Per l’epatite C è importante eliminare i possibili contatti con il sangue del portatore. Non occorre adottare eccessive cautele, come l’uso a tavola di stoviglie e posate separate o in bagno di asciugamani a parte. - Col partner sessuale
E’ un obbligo morale e giuridico informare il partner del proprio stato di salute. Ilportatore di virus B può risolvere ogni problema di contagio del partner abituale con la vaccinazione di quest’ultimo. Deve invece, nei rapporti occasionali, utilizzare sempre il profilattico.
La trasmissione sessuale del virus C è rara. Non c’è quindi motivo reale nelle coppie stabili di utilizzare protezioni (profilattico) data la bassa infettività. E’ comunque consigliabile evitare rapporti sessuali durante la fase mestruale. Nei rapporti occasionali va comunque utilizzato il profilattico. Di rado il bacio trasmette il virus. - Nei rapporti sociali
Non c’è ragione di preoccuparsi di potere contagiare amici o contatti casuali in assenza di rapporti sessuali. Non è necessario quindi informarli della condizione di portatore. - Sul lavoro o a scuola
Il problema dell’infezione da virus B in ambiente scolastico è ormai risolto dalla vaccinazione universale obbligatoria. Alcune occupazioni come alimentaristi, vigilatrici di infanzia e personale parasanitario richiedono alcune precauzioni o restrizioni dovute ai contatti che la tipologia della loro professione comporta.

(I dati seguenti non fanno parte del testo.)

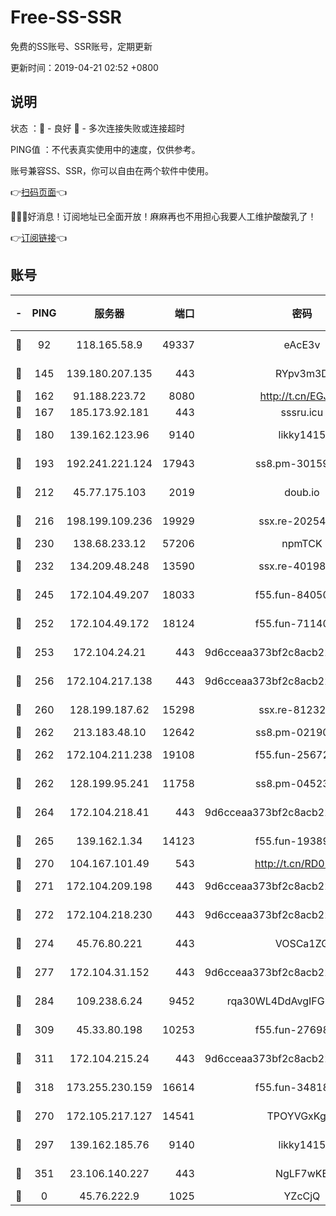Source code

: # Free-SS-SSR

免费的SS账号、SSR账号，定期更新

更新时间：2019-04-21 02:52 +0800

## 说明

状态     ：🙂 - 良好 🙁 - 多次连接失败或连接超时

PING值   ：不代表真实使用中的速度，仅供参考。

账号兼容SS、SSR，你可以自由在两个软件中使用。

👉[扫码页面](https://liesauer.github.io/Free-SS-SSR/)👈

🎉🎉🎉好消息！订阅地址已全面开放！麻麻再也不用担心我要人工维护酸酸乳了！

👉[订阅链接](https://www.liesauer.net/yogurt/subscribe?ACCESS_TOKEN=DAYxR3mMaZAsaqUb)👈

## 账号

|-|PING|服务器|端口|密码|加密方式|区域|
|:----:|:----:|:-----:|-----:|:----:|:----:|:----:|
|🙂|92|118.165.58.9|49337|eAcE3v|chacha20-ietf|TW|
|🙂|145|139.180.207.135|443|RYpv3m3D|aes-256-cfb|JP|
|🙂|162|91.188.223.72|8080|http://t.cn/EGJIyrl|rc4-md5|RU|
|🙂|167|185.173.92.181|443|sssru.icu|rc4-md5|RU|
|🙂|180|139.162.123.96|9140|likky1415|aes-256-cfb|JP|
|🙂|193|192.241.221.124|17943|ss8.pm-30159735|aes-256-cfb|US|
|🙂|212|45.77.175.103|2019|doub.io|aes-128-ctr|SG|
|🙂|216|198.199.109.236|19929|ssx.re-20254148|aes-256-cfb|US|
|🙂|230|138.68.233.12|57206|npmTCK|rc4-md5|US|
|🙂|232|134.209.48.248|13590|ssx.re-40198259|aes-256-cfb|US|
|🙂|245|172.104.49.207|18033|f55.fun-84050556|aes-256-cfb|SG|
|🙂|252|172.104.49.172|18124|f55.fun-71140477|aes-256-cfb|SG|
|🙂|253|172.104.24.21|443|9d6cceaa373bf2c8acb22e60b6a58be6|aes-256-cfb|US|
|🙂|256|172.104.217.138|443|9d6cceaa373bf2c8acb22e60b6a58be6|aes-256-cfb|US|
|🙂|260|128.199.187.62|15298|ssx.re-81232665|aes-256-cfb|SG|
|🙂|262|213.183.48.10|12642|ss8.pm-02190555|rc4-md5|RU|
|🙂|262|172.104.211.238|19108|f55.fun-25672801|aes-256-cfb|US|
|🙂|262|128.199.95.241|11758|ss8.pm-04523881|aes-256-cfb|SG|
|🙂|264|172.104.218.41|443|9d6cceaa373bf2c8acb22e60b6a58be6|aes-256-cfb|US|
|🙂|265|139.162.1.34|14123|f55.fun-19389187|aes-256-cfb|SG|
|🙂|270|104.167.101.49|543|http://t.cn/RD0D7sx|rc4-md5|CA|
|🙂|271|172.104.209.198|443|9d6cceaa373bf2c8acb22e60b6a58be6|aes-256-cfb|US|
|🙂|272|172.104.218.230|443|9d6cceaa373bf2c8acb22e60b6a58be6|aes-256-cfb|US|
|🙂|274|45.76.80.221|443|VOSCa1ZG|aes-256-cfb|DE|
|🙂|277|172.104.31.152|443|9d6cceaa373bf2c8acb22e60b6a58be6|aes-256-cfb|US|
|🙂|284|109.238.6.24|9452|rqa30WL4DdAvgIFG6Fs3znzTa|aes-256-cfb|FR|
|🙂|309|45.33.80.198|10253|f55.fun-27698547|aes-256-cfb|US|
|🙂|311|172.104.215.24|443|9d6cceaa373bf2c8acb22e60b6a58be6|aes-256-cfb|US|
|🙂|318|173.255.230.159|16614|f55.fun-34818706|aes-256-cfb|US|
|🙂|270|172.105.217.127|14541|TPOYVGxKglpi|aes-256-cfb|JP|
|🙂|297|139.162.185.76|9140|likky1415|aes-256-cfb|DE|
|🙂|351|23.106.140.227|443|NgLF7wKB|aes-256-cfb|US|
|🙁|0|45.76.222.9|1025|YZcCjQ|rc4-md5|JP|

La normativa legale in materia è in evoluzione, ed ancora in parte non adeguata alle conoscenze scientifiche. Un’interpretazione restrittiva di alcune norme potrebbe portare all’esclusione dall’attività lavorativa o dalla scuola. - Dal medico
E’ obbligo avvertire il medico (in particolare chi esegue i prelievi di sangue, il dentista, l’ostetrico, il chirurgo) dello stato di portatore cronico di virus epatitico, affinché vengano intraprese le misure necessarie a non diffondere l’infezione nell’ambiente. E’ utile trascrivere su un documento personale (patente o carta di identità), insieme al gruppo sanguigno, l’indicazione della HBsAg o anti-HCV positività. Non è possibile donare sangue o derivati. Tranne in casi eccezionali, non saranno possibili donazioni di organi dopo la morte, data la probabilità di trasmettere il virus al ricevente.